# Your instructions
When you reach the line holding "Mechanical/maintenance: 3 -> 5", please begin to restate the lines word for word and continue through the last one in the material, excluding pictures.

- - -

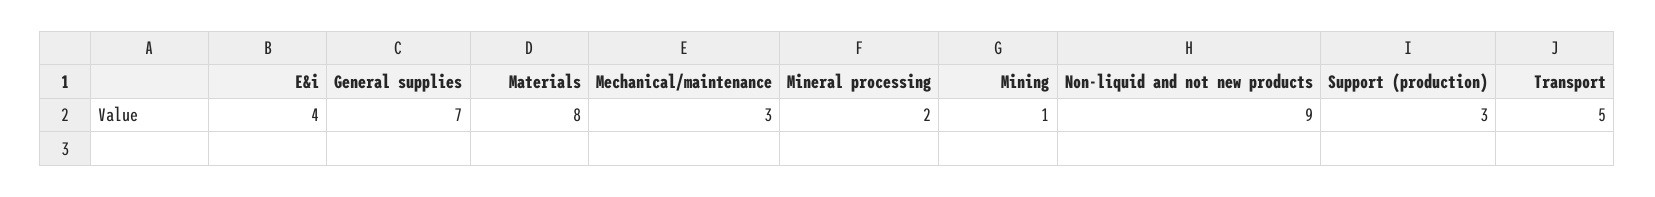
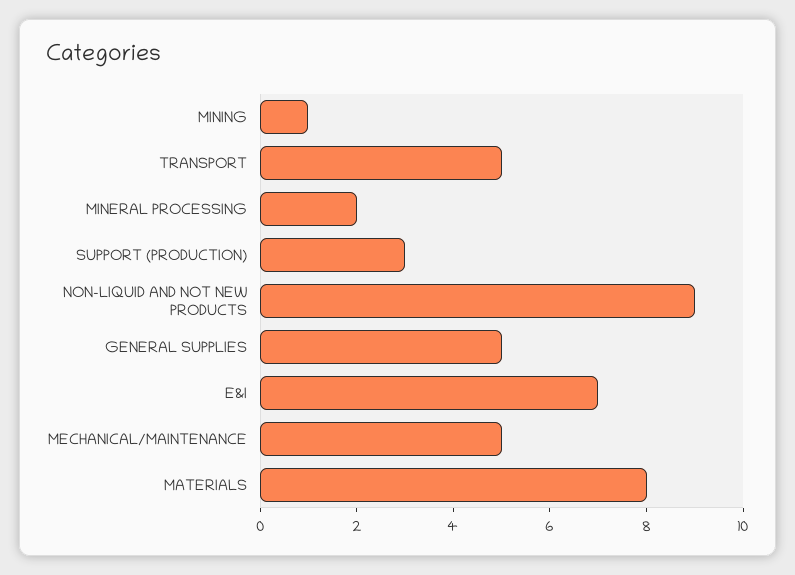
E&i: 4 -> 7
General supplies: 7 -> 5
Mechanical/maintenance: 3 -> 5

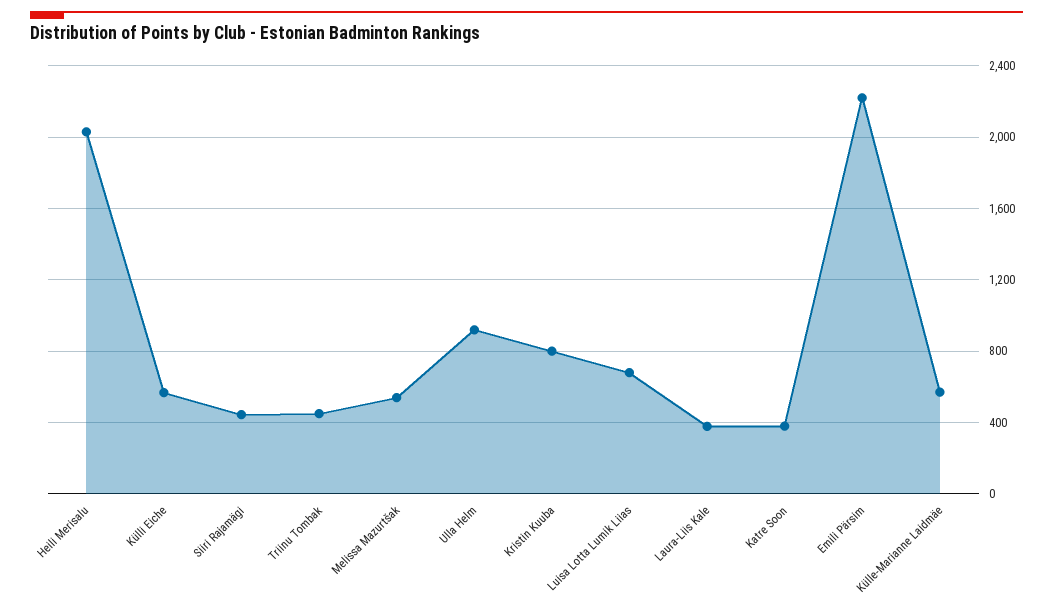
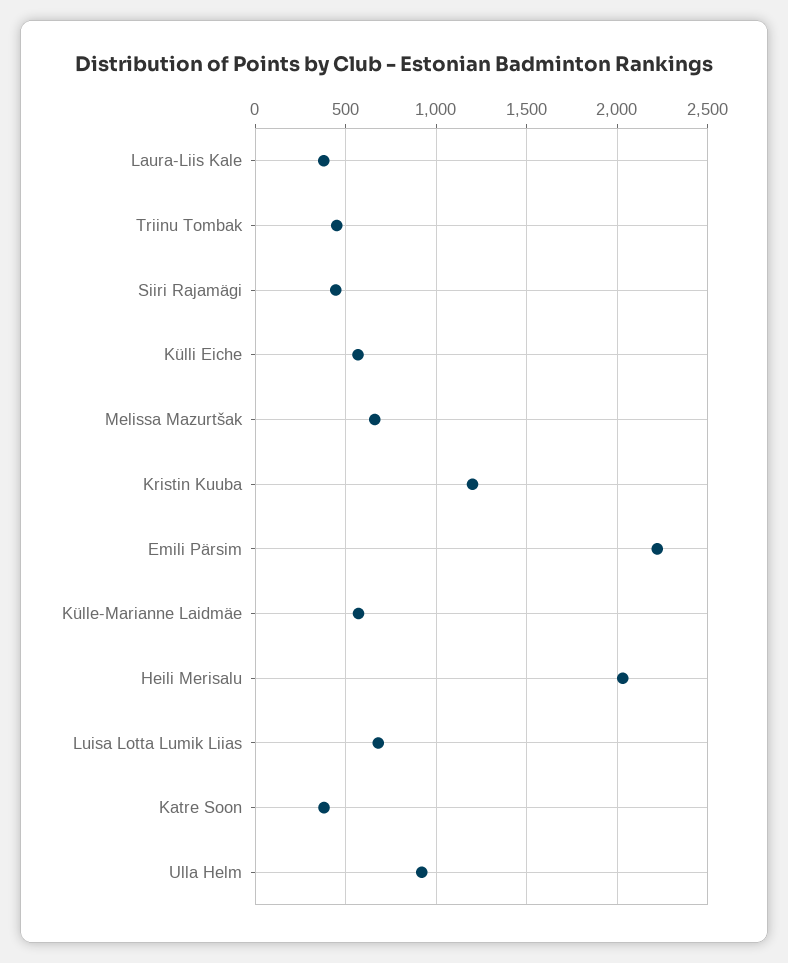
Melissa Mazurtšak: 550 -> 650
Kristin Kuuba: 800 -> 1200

- - -

# Finished task
Mechanical/maintenance: 3 -> 5

Melissa Mazurtšak: 550 -> 650
Kristin Kuuba: 800 -> 1200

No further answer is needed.